Ele destacou que essa ação ilegal está em consonância com a Estratégia de Segurança Nacional 2025, recentemente anunciada pelo governo dos EUA, que considera toda a América Latina como sua área de influência.
Kumar enfatizou ainda que os EUA afirmam que qualquer pessoa que tente estabelecer relações comerciais com países fora dessa periferia, sem a aprovação dos EUA, será considerada agressora.
Ele acrescentou que as nações que mantiverem tais relações serão alvo de ataques ordenados por Washington.
“E é por isso que acreditamos que a Venezuela, rica em petróleo e outros recursos naturais, é o alvo.”
Kumar descreveu o imperialismo estadunidense como descarado, ambicioso e agressivo, declarando abertamente seu desejo de ocupar a Venezuela por seu petróleo.
“Trump quer impor sua hegemonia sobre o mundo inteiro, e é por isso que devemos nos opor ao imperialismo e proteger o direito das nações à soberania, para que possam se governar de acordo com a vontade de seus próprios povos”, enfatizou.
Ele afirmou que essa é a razão que motiva o Partido Comunista da Índia (Marxista) a organizar protestos contra a agressão imperialista estadunidense contra a Venezuela.
O membro da organização política indiana também reiterou a necessidade de união entre toda a comunidade internacional e as Nações Unidas na rejeição da agressão estadunidense.

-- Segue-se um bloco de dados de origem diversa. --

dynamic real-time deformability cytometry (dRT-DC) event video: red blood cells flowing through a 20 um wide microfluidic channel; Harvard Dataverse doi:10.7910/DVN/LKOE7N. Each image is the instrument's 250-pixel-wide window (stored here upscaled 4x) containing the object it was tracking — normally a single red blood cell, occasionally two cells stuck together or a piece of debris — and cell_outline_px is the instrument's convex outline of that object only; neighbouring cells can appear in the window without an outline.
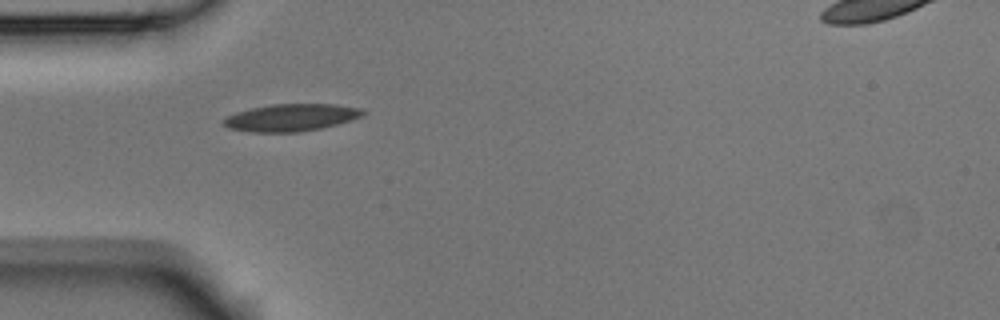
{"species": "Egyptian fruit bat (a non-hibernating species)", "species_latin": "Rousettus aegyptiacus", "temperature_condition": "room temperature", "stored_images_in_passage": 1, "camera_frame_rate_fps": 3000, "um_per_image_px": 0.085, "animal": {"sex": "male"}, "frame": {"image": 1, "passage_image": 1, "time_ms": 0.0, "image_size_px": [1000, 320], "cell_outline_px": [[368, 112], [364, 116], [352, 120], [320, 128], [300, 132], [252, 132], [228, 128], [220, 120], [236, 112], [252, 108], [272, 104], [336, 104], [364, 108]], "centroid_in_image_um": [24.8, 9.98], "position_along_channel_um": 60.2, "area_um2": 22.31}}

Ele ressaltou que é essencial garantir que a América Latina permaneça uma zona de paz. Por fim, exigiu uma posição mais firme do governo indiano em solidariedade à Venezuela.
Ele observou que a Índia e a Venezuela mantêm relações diplomáticas há muito tempo e são parceiras no Movimento Não Alinhado e na Aliança Solar Internacional.
Acrescentou que a Índia também colabora com a Venezuela no setor petrolífero.